If you filled in Ru Paul’s Drag Race for that show you binged, then Symphony Hall is even better for you, having only just hosted plenty of Queens, from Bob the Drag Queen to Asia O’Hara, in November for their Christmas Tour. In any case, no matter what you might be looking for on the more orchestral side of life, the Symphony Hall has more than enough interesting free and paid gigs for any taste.
Hare and Hounds
It’s no surprise to most seasoned gig goers that the Hare and Hounds is a great place to go and see live music. In the lesser known (by students at least) area of Kings Heath, Hare and Hounds frequently holds many artists of all genres and sizes, from giant Craig Charles to local acapella groups. From the outside, Hare and Hounds sort of just looks like a large pub. Pretty tall, pretty low-key and on a high street with a Wetherspoons and some everyday shops. Without being told to go in, and then upstairs and across a hallway, would you ever know about the fantastic sounds being blasted to entranced crowds every week.

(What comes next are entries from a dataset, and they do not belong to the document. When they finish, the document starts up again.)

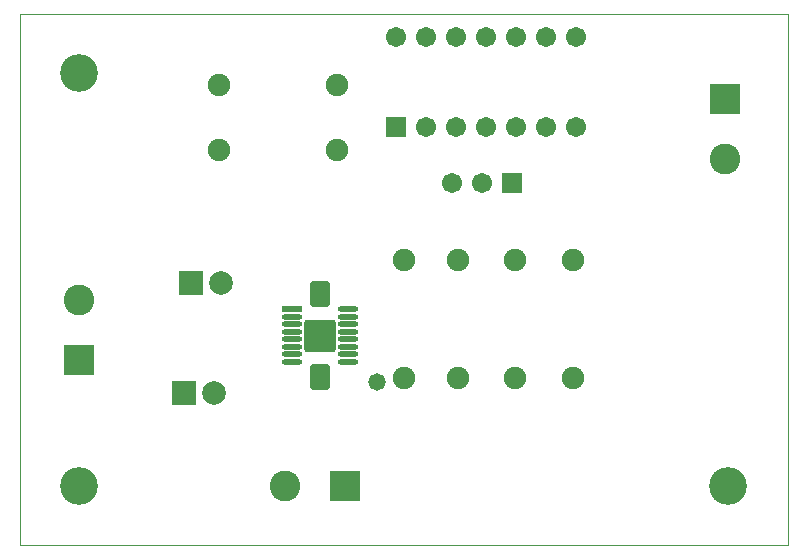
<source format=gts>
G04 Layer_Color=8388736*
%FSLAX44Y44*%
%MOMM*%
G71*
G01*
G75*
%ADD18C,0.1000*%
%ADD36R,1.7032X0.5032*%
%ADD37O,1.7032X0.5032*%
G04:AMPARAMS|DCode=38|XSize=2.7032mm|YSize=2.7032mm|CornerRadius=0.2266mm|HoleSize=0mm|Usage=FLASHONLY|Rotation=90.000|XOffset=0mm|YOffset=0mm|HoleType=Round|Shape=RoundedRectangle|*
%AMROUNDEDRECTD38*
21,1,2.7032,2.2500,0,0,90.0*
21,1,2.2500,2.7032,0,0,90.0*
1,1,0.4532,1.1250,1.1250*
1,1,0.4532,1.1250,-1.1250*
1,1,0.4532,-1.1250,-1.1250*
1,1,0.4532,-1.1250,1.1250*
%
%ADD38ROUNDEDRECTD38*%
G04:AMPARAMS|DCode=39|XSize=1.7032mm|YSize=2.2032mm|CornerRadius=0.1766mm|HoleSize=0mm|Usage=FLASHONLY|Rotation=0.000|XOffset=0mm|YOffset=0mm|HoleType=Round|Shape=RoundedRectangle|*
%AMROUNDEDRECTD39*
21,1,1.7032,1.8500,0,0,0.0*
21,1,1.3500,2.2032,0,0,0.0*
1,1,0.3532,0.6750,-0.9250*
1,1,0.3532,-0.6750,-0.9250*
1,1,0.3532,-0.6750,0.9250*
1,1,0.3532,0.6750,0.9250*
%
%ADD39ROUNDEDRECTD39*%
%ADD40C,3.2032*%
%ADD41R,2.0032X2.0032*%
%ADD42C,2.0032*%
%ADD43C,2.6032*%
%ADD44R,2.6032X2.6032*%
%ADD45C,1.7032*%
%ADD46R,1.7032X1.7032*%
%ADD47R,2.6032X2.6032*%
%ADD48C,1.9032*%
%ADD49R,1.7032X1.7032*%
%ADD50C,1.7032*%
%ADD51C,1.4732*%
D18*
X0Y-38D02*
Y449962D01*
Y-38D02*
X650000D01*
Y449962D01*
X0D02*
X650000D01*
D36*
X230190Y199542D02*
D03*
D37*
Y193167D02*
D03*
Y186817D02*
D03*
Y180467D02*
D03*
Y174117D02*
D03*
Y167767D02*
D03*
Y161417D02*
D03*
Y155042D02*
D03*
X278190Y199542D02*
D03*
Y193167D02*
D03*
Y186817D02*
D03*
Y180467D02*
D03*
Y174117D02*
D03*
Y167767D02*
D03*
Y161417D02*
D03*
Y155042D02*
D03*
D38*
X254190Y177292D02*
D03*
D39*
Y212292D02*
D03*
Y142292D02*
D03*
D40*
X50000Y400000D02*
D03*
X600000Y50000D02*
D03*
X50000D02*
D03*
D41*
X138620Y129032D02*
D03*
X144970Y221742D02*
D03*
D42*
X164020Y129032D02*
D03*
X170370Y221742D02*
D03*
D43*
X50000Y207772D02*
D03*
X596900Y327152D02*
D03*
X224600Y49962D02*
D03*
D44*
X50000Y156972D02*
D03*
X596900Y377952D02*
D03*
D45*
X391160Y306832D02*
D03*
X365760D02*
D03*
D46*
X416560D02*
D03*
D47*
X275400Y49962D02*
D03*
D48*
X468630Y141262D02*
D03*
Y241262D02*
D03*
X268440Y334772D02*
D03*
X168440D02*
D03*
X419100Y141262D02*
D03*
Y241262D02*
D03*
X268440Y389382D02*
D03*
X168440D02*
D03*
X370840Y141262D02*
D03*
Y241262D02*
D03*
X325120Y141262D02*
D03*
Y241262D02*
D03*
D49*
X318770Y353822D02*
D03*
D50*
X344170D02*
D03*
X369570D02*
D03*
X394970D02*
D03*
X420370D02*
D03*
X445770D02*
D03*
X471170D02*
D03*
X318770Y430022D02*
D03*
X344170D02*
D03*
X369570D02*
D03*
X394970D02*
D03*
X420370D02*
D03*
X445770D02*
D03*
X471170D02*
D03*
D51*
X302260Y137922D02*
D03*
M02*

</source>
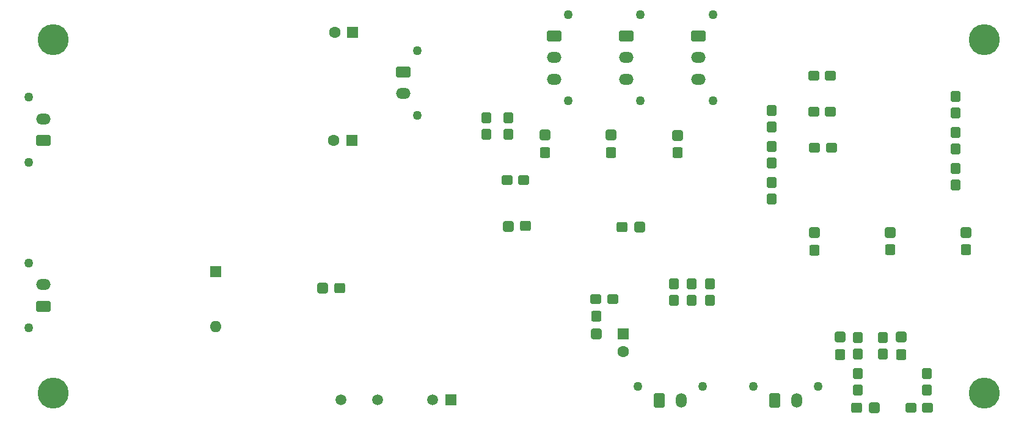
<source format=gbr>
%TF.GenerationSoftware,KiCad,Pcbnew,9.0.0*%
%TF.CreationDate,2025-10-29T06:17:34+08:00*%
%TF.ProjectId,TSAL_G_V4_2,5453414c-5f47-45f5-9634-5f322e6b6963,rev?*%
%TF.SameCoordinates,Original*%
%TF.FileFunction,Soldermask,Bot*%
%TF.FilePolarity,Negative*%
%FSLAX46Y46*%
G04 Gerber Fmt 4.6, Leading zero omitted, Abs format (unit mm)*
G04 Created by KiCad (PCBNEW 9.0.0) date 2025-10-29 06:17:34*
%MOMM*%
%LPD*%
G01*
G04 APERTURE LIST*
G04 Aperture macros list*
%AMRoundRect*
0 Rectangle with rounded corners*
0 $1 Rounding radius*
0 $2 $3 $4 $5 $6 $7 $8 $9 X,Y pos of 4 corners*
0 Add a 4 corners polygon primitive as box body*
4,1,4,$2,$3,$4,$5,$6,$7,$8,$9,$2,$3,0*
0 Add four circle primitives for the rounded corners*
1,1,$1+$1,$2,$3*
1,1,$1+$1,$4,$5*
1,1,$1+$1,$6,$7*
1,1,$1+$1,$8,$9*
0 Add four rect primitives between the rounded corners*
20,1,$1+$1,$2,$3,$4,$5,0*
20,1,$1+$1,$4,$5,$6,$7,0*
20,1,$1+$1,$6,$7,$8,$9,0*
20,1,$1+$1,$8,$9,$2,$3,0*%
G04 Aperture macros list end*
%ADD10C,4.300000*%
%ADD11C,1.270000*%
%ADD12RoundRect,0.250001X0.759999X-0.499999X0.759999X0.499999X-0.759999X0.499999X-0.759999X-0.499999X0*%
%ADD13O,2.020000X1.500000*%
%ADD14RoundRect,0.250001X-0.499999X-0.759999X0.499999X-0.759999X0.499999X0.759999X-0.499999X0.759999X0*%
%ADD15O,1.500000X2.020000*%
%ADD16RoundRect,0.250001X-0.759999X0.499999X-0.759999X-0.499999X0.759999X-0.499999X0.759999X0.499999X0*%
%ADD17R,1.600000X1.600000*%
%ADD18C,1.600000*%
%ADD19R,1.500000X1.500000*%
%ADD20C,1.500000*%
%ADD21O,1.600000X1.600000*%
%ADD22RoundRect,0.305575X-0.460025X-0.412525X0.460025X-0.412525X0.460025X0.412525X-0.460025X0.412525X0*%
%ADD23RoundRect,0.308511X-0.457089X-0.416489X0.457089X-0.416489X0.457089X0.416489X-0.457089X0.416489X0*%
%ADD24RoundRect,0.278125X-0.389375X0.474375X-0.389375X-0.474375X0.389375X-0.474375X0.389375X0.474375X0*%
%ADD25RoundRect,0.278125X-0.474375X-0.389375X0.474375X-0.389375X0.474375X0.389375X-0.474375X0.389375X0*%
%ADD26RoundRect,0.305575X0.412525X-0.460025X0.412525X0.460025X-0.412525X0.460025X-0.412525X-0.460025X0*%
%ADD27RoundRect,0.308511X0.416489X-0.457089X0.416489X0.457089X-0.416489X0.457089X-0.416489X-0.457089X0*%
%ADD28RoundRect,0.305575X0.460025X0.412525X-0.460025X0.412525X-0.460025X-0.412525X0.460025X-0.412525X0*%
%ADD29RoundRect,0.308511X0.457089X0.416489X-0.457089X0.416489X-0.457089X-0.416489X0.457089X-0.416489X0*%
%ADD30RoundRect,0.278125X0.389375X-0.474375X0.389375X0.474375X-0.389375X0.474375X-0.389375X-0.474375X0*%
%ADD31RoundRect,0.278125X0.474375X0.389375X-0.474375X0.389375X-0.474375X-0.389375X0.474375X-0.389375X0*%
%ADD32RoundRect,0.305575X-0.412525X0.460025X-0.412525X-0.460025X0.412525X-0.460025X0.412525X0.460025X0*%
%ADD33RoundRect,0.308511X-0.416489X0.457089X-0.416489X-0.457089X0.416489X-0.457089X0.416489X0.457089X0*%
G04 APERTURE END LIST*
D10*
%TO.C,H3*%
X30500000Y-43500000D03*
%TD*%
D11*
%TO.C,J1*%
X27125000Y-60500000D03*
X27125000Y-51500000D03*
D12*
X29085000Y-57500000D03*
D13*
X29085000Y-54500000D03*
%TD*%
D11*
%TO.C,J4*%
X111500000Y-91625000D03*
X120500000Y-91625000D03*
D14*
X114500000Y-93585000D03*
D15*
X117500000Y-93585000D03*
%TD*%
D10*
%TO.C,H2*%
X159500000Y-92500000D03*
%TD*%
D11*
%TO.C,J5*%
X127500000Y-91625000D03*
X136500000Y-91625000D03*
D14*
X130500000Y-93585000D03*
D15*
X133500000Y-93585000D03*
%TD*%
D11*
%TO.C,J8*%
X80960000Y-45000000D03*
X80960000Y-54000000D03*
D16*
X79000000Y-48000000D03*
D13*
X79000000Y-51000000D03*
%TD*%
D11*
%TO.C,J2*%
X27125000Y-83500000D03*
X27125000Y-74500000D03*
D12*
X29085000Y-80500000D03*
D13*
X29085000Y-77500000D03*
%TD*%
D11*
%TO.C,J3*%
X101875000Y-40000000D03*
X101875000Y-52000000D03*
D16*
X99915000Y-43000000D03*
D13*
X99915000Y-46000000D03*
X99915000Y-49000000D03*
%TD*%
D17*
%TO.C,C22*%
X72000000Y-42500000D03*
D18*
X69500000Y-42500000D03*
%TD*%
D19*
%TO.C,U5*%
X85587500Y-93440000D03*
D20*
X83047500Y-93440000D03*
X75427500Y-93440000D03*
X70347500Y-93440000D03*
%TD*%
D11*
%TO.C,J6*%
X111875000Y-40000000D03*
X111875000Y-52000000D03*
D16*
X109915000Y-43000000D03*
D13*
X109915000Y-46000000D03*
X109915000Y-49000000D03*
%TD*%
D11*
%TO.C,J7*%
X121875000Y-40000000D03*
X121875000Y-52000000D03*
D16*
X119915000Y-43000000D03*
D13*
X119915000Y-46000000D03*
X119915000Y-49000000D03*
%TD*%
D17*
%TO.C,C11*%
X109500000Y-84294888D03*
D18*
X109500000Y-86794888D03*
%TD*%
D17*
%TO.C,D1*%
X53000000Y-75690000D03*
D21*
X53000000Y-83310000D03*
%TD*%
D10*
%TO.C,H4*%
X30500000Y-92500000D03*
%TD*%
D17*
%TO.C,C21*%
X71867677Y-57500000D03*
D18*
X69367677Y-57500000D03*
%TD*%
D10*
%TO.C,H1*%
X159500000Y-43500000D03*
%TD*%
D22*
%TO.C,C14*%
X109284400Y-69506900D03*
D23*
X111715600Y-69500000D03*
%TD*%
D24*
%TO.C,R12*%
X141967500Y-84847500D03*
X141967500Y-87152500D03*
%TD*%
D25*
%TO.C,R33*%
X136000000Y-58532500D03*
X138305000Y-58532500D03*
%TD*%
%TO.C,R36*%
X105695000Y-79500000D03*
X108000000Y-79500000D03*
%TD*%
D26*
%TO.C,C15*%
X136006900Y-72715600D03*
D27*
X136000000Y-70284400D03*
%TD*%
D26*
%TO.C,C17*%
X117006900Y-59215600D03*
D27*
X117000000Y-56784400D03*
%TD*%
D28*
%TO.C,C6*%
X70215600Y-77993100D03*
D29*
X67784400Y-78000000D03*
%TD*%
D30*
%TO.C,R45*%
X93532500Y-56652500D03*
X93532500Y-54347500D03*
%TD*%
D26*
%TO.C,C19*%
X107763042Y-59168100D03*
D27*
X107756142Y-56736900D03*
%TD*%
D24*
%TO.C,R10*%
X141967500Y-89847500D03*
X141967500Y-92152500D03*
%TD*%
D31*
%TO.C,R50*%
X95652500Y-62967500D03*
X93347500Y-62967500D03*
%TD*%
D26*
%TO.C,C18*%
X98601900Y-59168100D03*
D27*
X98595000Y-56736900D03*
%TD*%
D30*
%TO.C,R27*%
X130032500Y-60652500D03*
X130032500Y-58347500D03*
%TD*%
D24*
%TO.C,R48*%
X121467500Y-77347500D03*
X121467500Y-79652500D03*
%TD*%
D30*
%TO.C,R13*%
X151532500Y-92152500D03*
X151532500Y-89847500D03*
%TD*%
D28*
%TO.C,C12*%
X95945600Y-69373100D03*
D29*
X93514400Y-69380000D03*
%TD*%
D30*
%TO.C,R35*%
X155532500Y-63652500D03*
X155532500Y-61347500D03*
%TD*%
D24*
%TO.C,R47*%
X118967500Y-77347500D03*
X118967500Y-79652500D03*
%TD*%
D30*
%TO.C,R25*%
X155532500Y-58652500D03*
X155532500Y-56347500D03*
%TD*%
D22*
%TO.C,C2*%
X141834400Y-94566900D03*
D23*
X144265600Y-94560000D03*
%TD*%
D25*
%TO.C,R22*%
X135847500Y-53532500D03*
X138152500Y-53532500D03*
%TD*%
D30*
%TO.C,R43*%
X90532500Y-56652500D03*
X90532500Y-54347500D03*
%TD*%
D26*
%TO.C,C16*%
X146506900Y-72675600D03*
D27*
X146500000Y-70244400D03*
%TD*%
D26*
%TO.C,C3*%
X148006900Y-87215600D03*
D27*
X148000000Y-84784400D03*
%TD*%
D25*
%TO.C,R14*%
X149347500Y-94532500D03*
X151652500Y-94532500D03*
%TD*%
D30*
%TO.C,R30*%
X130032500Y-55652500D03*
X130032500Y-53347500D03*
%TD*%
%TO.C,R31*%
X155532500Y-53652500D03*
X155532500Y-51347500D03*
%TD*%
D24*
%TO.C,R11*%
X145467500Y-84847500D03*
X145467500Y-87152500D03*
%TD*%
D32*
%TO.C,C20*%
X105763100Y-81880000D03*
D33*
X105770000Y-84311200D03*
%TD*%
D24*
%TO.C,R49*%
X116467500Y-77347500D03*
X116467500Y-79652500D03*
%TD*%
D30*
%TO.C,R20*%
X130032500Y-65652500D03*
X130032500Y-63347500D03*
%TD*%
D26*
%TO.C,C4*%
X139506900Y-87215600D03*
D27*
X139500000Y-84784400D03*
%TD*%
D25*
%TO.C,R29*%
X135847500Y-48532500D03*
X138152500Y-48532500D03*
%TD*%
D26*
%TO.C,C13*%
X157006900Y-72675600D03*
D27*
X157000000Y-70244400D03*
%TD*%
M02*

</source>
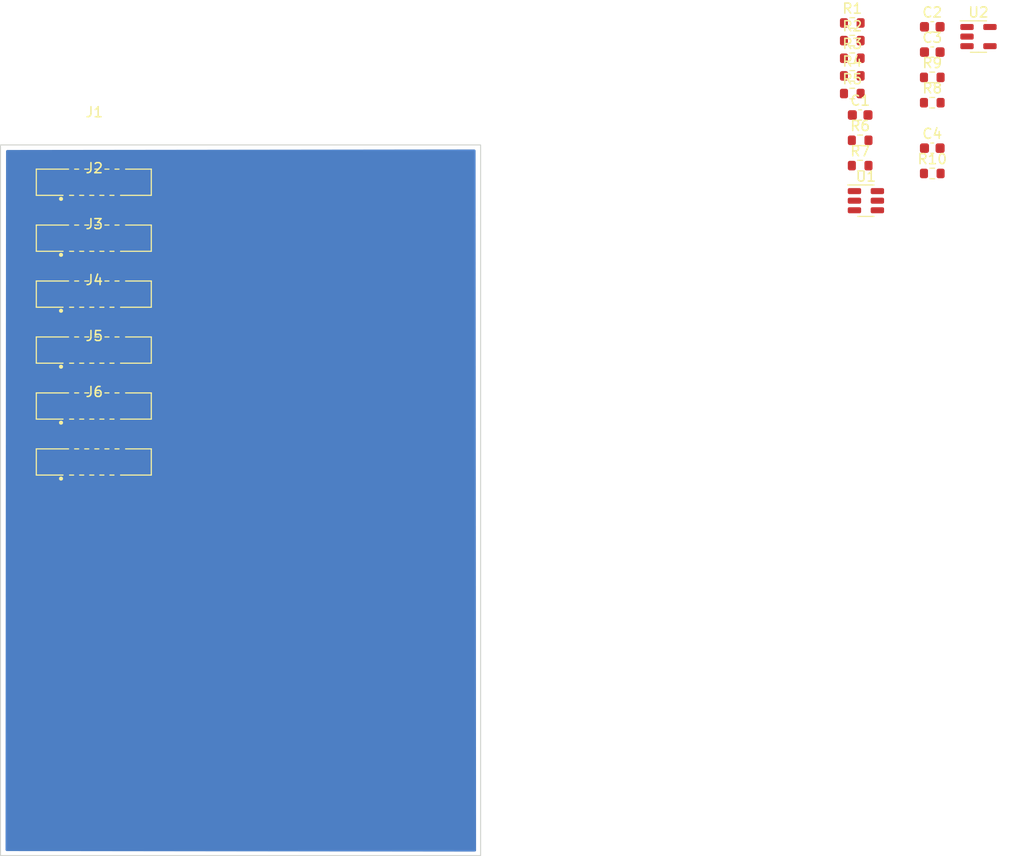
<source format=kicad_pcb>
(kicad_pcb (version 20221018) (generator pcbnew)

  (general
    (thickness 1.6)
  )

  (paper "A4")
  (layers
    (0 "F.Cu" signal)
    (31 "B.Cu" signal)
    (32 "B.Adhes" user "B.Adhesive")
    (33 "F.Adhes" user "F.Adhesive")
    (34 "B.Paste" user)
    (35 "F.Paste" user)
    (36 "B.SilkS" user "B.Silkscreen")
    (37 "F.SilkS" user "F.Silkscreen")
    (38 "B.Mask" user)
    (39 "F.Mask" user)
    (40 "Dwgs.User" user "User.Drawings")
    (41 "Cmts.User" user "User.Comments")
    (42 "Eco1.User" user "User.Eco1")
    (43 "Eco2.User" user "User.Eco2")
    (44 "Edge.Cuts" user)
    (45 "Margin" user)
    (46 "B.CrtYd" user "B.Courtyard")
    (47 "F.CrtYd" user "F.Courtyard")
    (48 "B.Fab" user)
    (49 "F.Fab" user)
    (50 "User.1" user)
    (51 "User.2" user)
    (52 "User.3" user)
    (53 "User.4" user)
    (54 "User.5" user)
    (55 "User.6" user)
    (56 "User.7" user)
    (57 "User.8" user)
    (58 "User.9" user)
  )

  (setup
    (pad_to_mask_clearance 0)
    (pcbplotparams
      (layerselection 0x00010fc_ffffffff)
      (plot_on_all_layers_selection 0x0000000_00000000)
      (disableapertmacros false)
      (usegerberextensions false)
      (usegerberattributes true)
      (usegerberadvancedattributes true)
      (creategerberjobfile true)
      (dashed_line_dash_ratio 12.000000)
      (dashed_line_gap_ratio 3.000000)
      (svgprecision 4)
      (plotframeref false)
      (viasonmask false)
      (mode 1)
      (useauxorigin false)
      (hpglpennumber 1)
      (hpglpenspeed 20)
      (hpglpendiameter 15.000000)
      (dxfpolygonmode true)
      (dxfimperialunits true)
      (dxfusepcbnewfont true)
      (psnegative false)
      (psa4output false)
      (plotreference true)
      (plotvalue true)
      (plotinvisibletext false)
      (sketchpadsonfab false)
      (subtractmaskfromsilk false)
      (outputformat 1)
      (mirror false)
      (drillshape 1)
      (scaleselection 1)
      (outputdirectory "")
    )
  )

  (net 0 "")
  (net 1 "GND")
  (net 2 "/Vusb")
  (net 3 "/VIN")
  (net 4 "/VDD")
  (net 5 "/SDA1")
  (net 6 "/SCL1")
  (net 7 "/IN+")
  (net 8 "/IN-")
  (net 9 "/MOSI1")
  (net 10 "/MISO1")
  (net 11 "/SCLK")
  (net 12 "/SS")
  (net 13 "/POL1")
  (net 14 "/SDA2")
  (net 15 "/SCL2")
  (net 16 "/MOSI2")
  (net 17 "/MISO2")
  (net 18 "/POL2")
  (net 19 "/SDA3")
  (net 20 "/SCL3")
  (net 21 "/MOSI3")
  (net 22 "/MISO3")
  (net 23 "/SDA4")
  (net 24 "/SCL4")
  (net 25 "/MOSI4")
  (net 26 "/MISO4")
  (net 27 "/SDA5")
  (net 28 "/SCL5")
  (net 29 "/MOSI5")
  (net 30 "/MISO5")
  (net 31 "/SDA6")
  (net 32 "/SCL6")
  (net 33 "/MOSI6")
  (net 34 "/MISO6")
  (net 35 "/D-")
  (net 36 "unconnected-(U1-IO2-Pad3)")
  (net 37 "/D+")
  (net 38 "unconnected-(U1-IO4-Pad6)")
  (net 39 "Net-(J7-CC1)")
  (net 40 "Net-(J7-CC2)")
  (net 41 "Net-(U2-FB)")
  (net 42 "Net-(U3-EN)")
  (net 43 "Net-(U2-SW)")

  (footprint "Resistor_SMD:R_0603_1608Metric" (layer "F.Cu") (at 129.05 37.3))

  (footprint "Resistor_SMD:R_0603_1608Metric" (layer "F.Cu") (at 129.05 40.8))

  (footprint "Resistor_SMD:R_0603_1608Metric" (layer "F.Cu") (at 129.83 45.44))

  (footprint "Library:Jushuo_AFC11-S12I" (layer "F.Cu") (at 53.9 66.25))

  (footprint "Capacitor_SMD:C_0603_1608Metric" (layer "F.Cu") (at 129.83 42.93))

  (footprint "Resistor_SMD:R_0603_1608Metric" (layer "F.Cu") (at 129.05 39.05))

  (footprint "Package_TO_SOT_SMD:SOT-23-5" (layer "F.Cu") (at 141.56 35.15))

  (footprint "Capacitor_SMD:C_0603_1608Metric" (layer "F.Cu") (at 136.98 46.22))

  (footprint "Library:Jushuo_AFC11-S12I" (layer "F.Cu") (at 53.9 55.15))

  (footprint "Package_TO_SOT_SMD:SOT-23-6" (layer "F.Cu") (at 130.4 51.43))

  (footprint "Resistor_SMD:R_0603_1608Metric" (layer "F.Cu") (at 136.98 39.2))

  (footprint "Resistor_SMD:R_0603_1608Metric" (layer "F.Cu") (at 129.05 33.8))

  (footprint "Resistor_SMD:R_0603_1608Metric" (layer "F.Cu") (at 129.05 35.55))

  (footprint "Resistor_SMD:R_0603_1608Metric" (layer "F.Cu") (at 136.98 48.73))

  (footprint "Library:Jushuo_AFC11-S12I" (layer "F.Cu") (at 53.9 49.6))

  (footprint "Capacitor_SMD:C_0603_1608Metric" (layer "F.Cu") (at 136.98 36.69))

  (footprint "Capacitor_SMD:C_0603_1608Metric" (layer "F.Cu") (at 136.98 34.18))

  (footprint "Resistor_SMD:R_0603_1608Metric" (layer "F.Cu") (at 136.98 41.71))

  (footprint "Resistor_SMD:R_0603_1608Metric" (layer "F.Cu") (at 129.83 47.95))

  (footprint "Library:Jushuo_AFC11-S12I" (layer "F.Cu") (at 53.9 71.8))

  (footprint "Library:Jushuo_AFC11-S12I" (layer "F.Cu") (at 53.9 77.35))

  (footprint "Library:Jushuo_AFC11-S12I" (layer "F.Cu") (at 53.9 60.7))

  (gr_rect (start 44.6 45.9) (end 92.2 116.4)
    (stroke (width 0.1) (type default)) (fill none) (layer "Edge.Cuts") (tstamp 3acb4df7-69a5-4b27-b852-b4a376cf1de9))

  (zone (net 0) (net_name "") (layer "B.Cu") (tstamp 9a00dacd-e80a-49be-94cf-4820c329475f) (name "GND") (hatch edge 0.5)
    (connect_pads (clearance 0.5))
    (min_thickness 0.25) (filled_areas_thickness no)
    (fill yes (thermal_gap 0.5) (thermal_bridge_width 0.5) (island_removal_mode 1) (island_area_min 10))
    (polygon
      (pts
        (xy 45.15 46.4)
        (xy 91.7 46.35)
        (xy 91.75 116)
        (xy 45.1 115.95)
      )
    )
    (filled_polygon
      (layer "B.Cu")
      (island)
      (pts
        (xy 91.643016 46.369746)
        (xy 91.688828 46.4225)
        (xy 91.700089 46.474044)
        (xy 91.74991 115.875777)
        (xy 91.730274 115.942831)
        (xy 91.677502 115.988623)
        (xy 91.625777 115.999866)
        (xy 45.223956 115.950132)
        (xy 45.156938 115.930376)
        (xy 45.111239 115.877523)
        (xy 45.100089 115.826043)
        (xy 45.149911 46.523778)
        (xy 45.169644 46.456753)
        (xy 45.222481 46.411036)
        (xy 45.273777 46.399867)
        (xy 91.575956 46.350133)
      )
    )
  )
)

</source>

Rock, pop, indie, alternative. It’s a great place to go for those sorts of beats whether you want to dance or sway your night away. It’s a shame it isn’t closer to the Vale or Selly Oak, as I feel not as many students know about this fantastic venue, unless you’ve been dragged there by a wavy mate who happened to have an extra ticket to whatever it is they want to see. All I really can encourage is for you to go and visit Hare and Hounds. Whatever your expectations are, it will exceed them.